(Task statement):
Give these records again, switching every "Page size" to "Canvas size" and leaving everything else unchanged. Leave the pictures out of your answer.

━━ Input records ━━

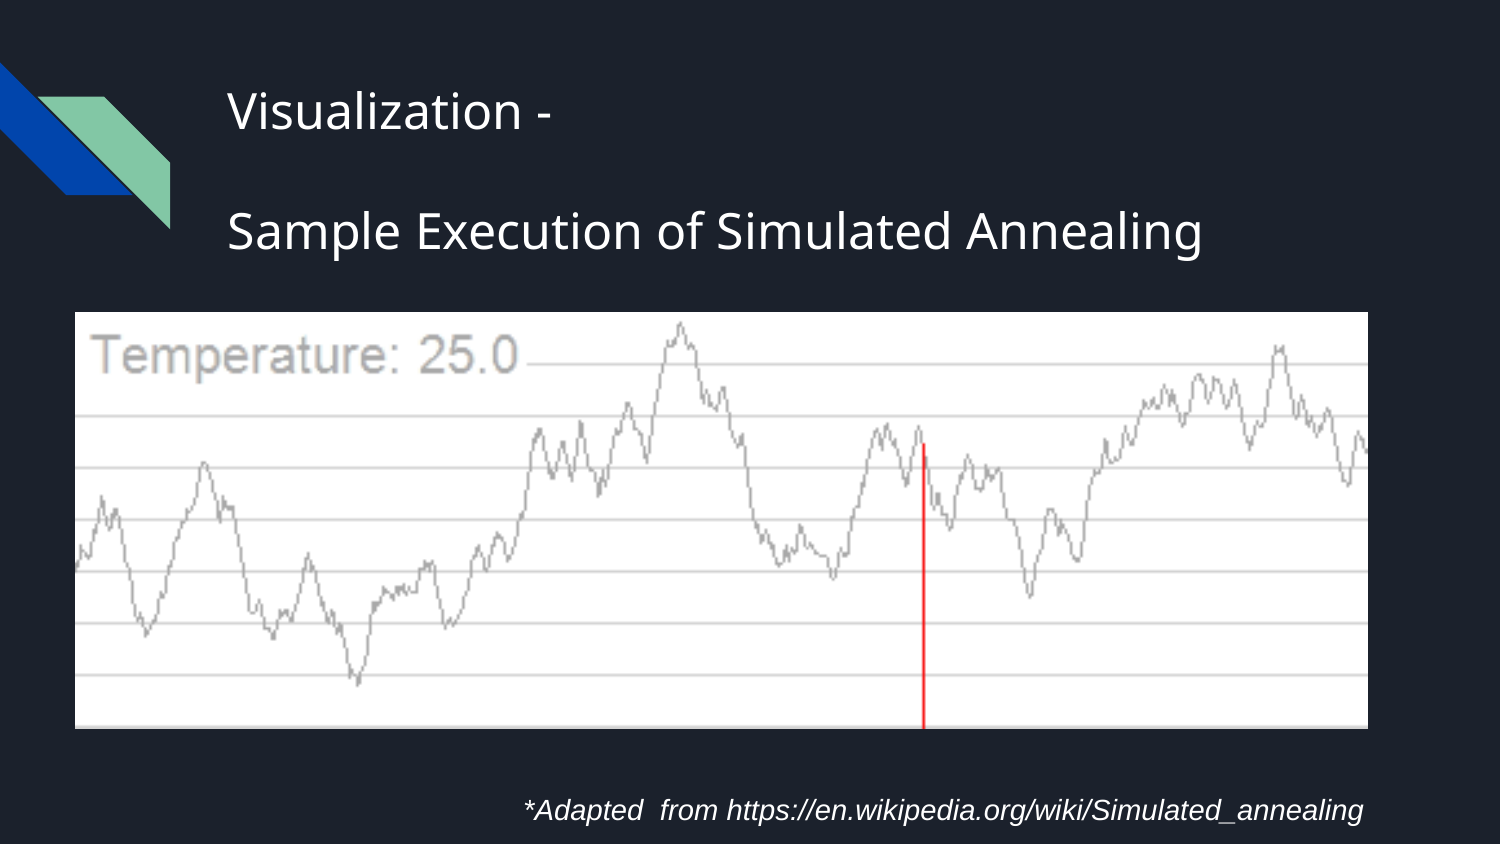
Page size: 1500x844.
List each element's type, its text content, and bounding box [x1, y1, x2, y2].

text_box *Adapted from https://en.wikipedia.org/wiki/Simulated_annealing [430, 776, 1380, 811]
title Visualization - Sample Execution of Simulated Annealing [212, 64, 1368, 280]
picture [75, 312, 1368, 729]
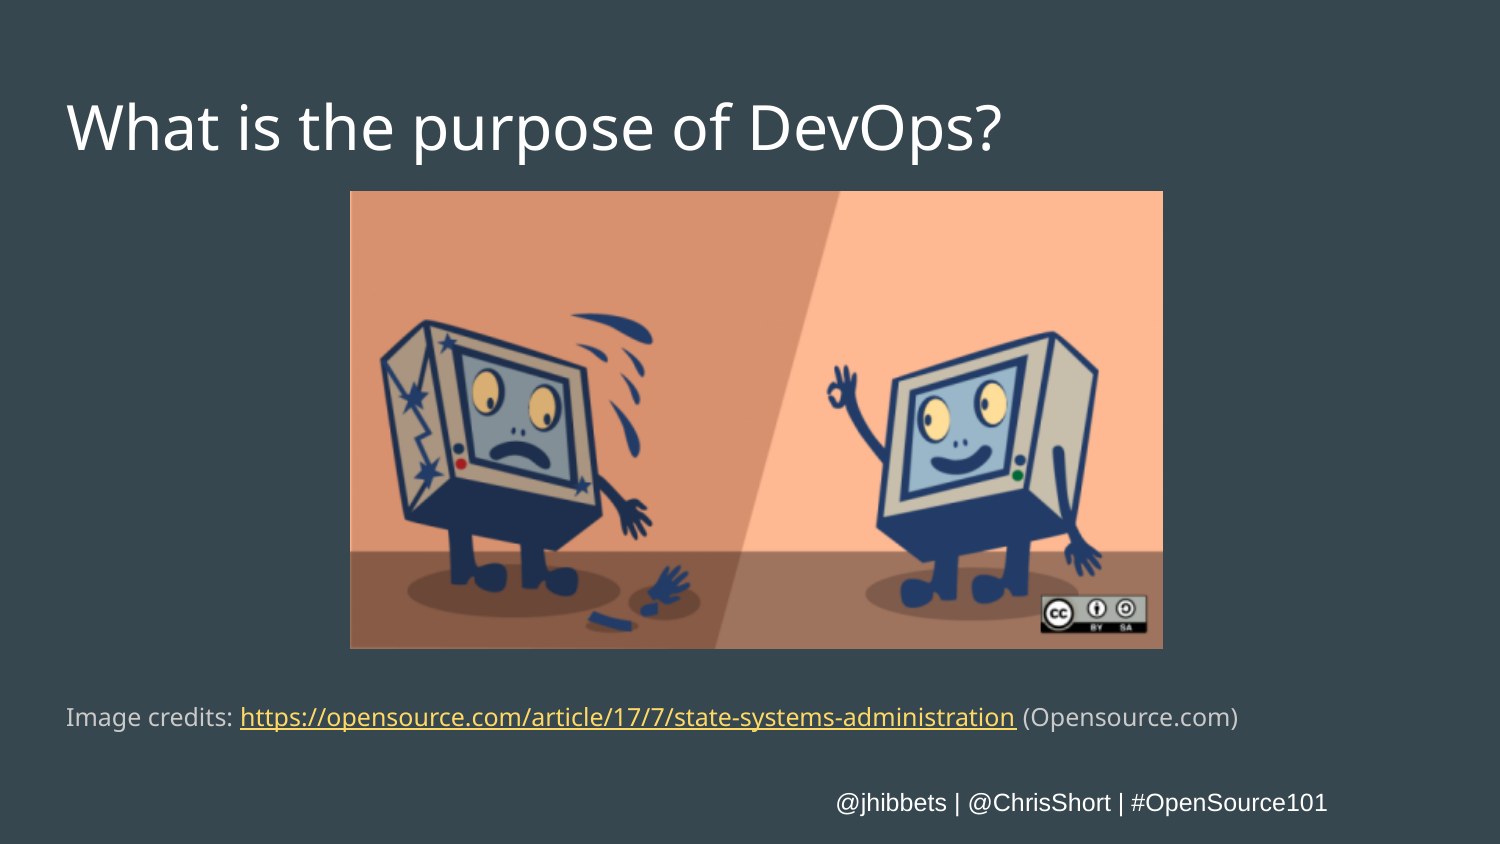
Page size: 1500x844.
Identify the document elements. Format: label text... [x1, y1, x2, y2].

title What is the purpose of DevOps? [51, 72, 1449, 167]
picture [350, 191, 1163, 649]
list Image credits: https://opensource.com/article/17/7/state-systems-administration (Opensource.com) [51, 686, 1449, 750]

━━━

(Result):
Canvas size: 1500x844.
List each element's type, its text content, and bounding box [x1, y1, x2, y2].

text_box *Adapted from https://en.wikipedia.org/wiki/Simulated_annealing [430, 776, 1380, 811]
title Visualization - Sample Execution of Simulated Annealing [212, 64, 1368, 280]
picture [75, 312, 1368, 729]
Canvas size: 1500x844.
Identify the document elements. Format: label text... [x1, y1, x2, y2].

title What is the purpose of DevOps? [51, 72, 1449, 167]
picture [350, 191, 1163, 649]
list Image credits: https://opensource.com/article/17/7/state-systems-administration (Opensource.com) [51, 686, 1449, 750]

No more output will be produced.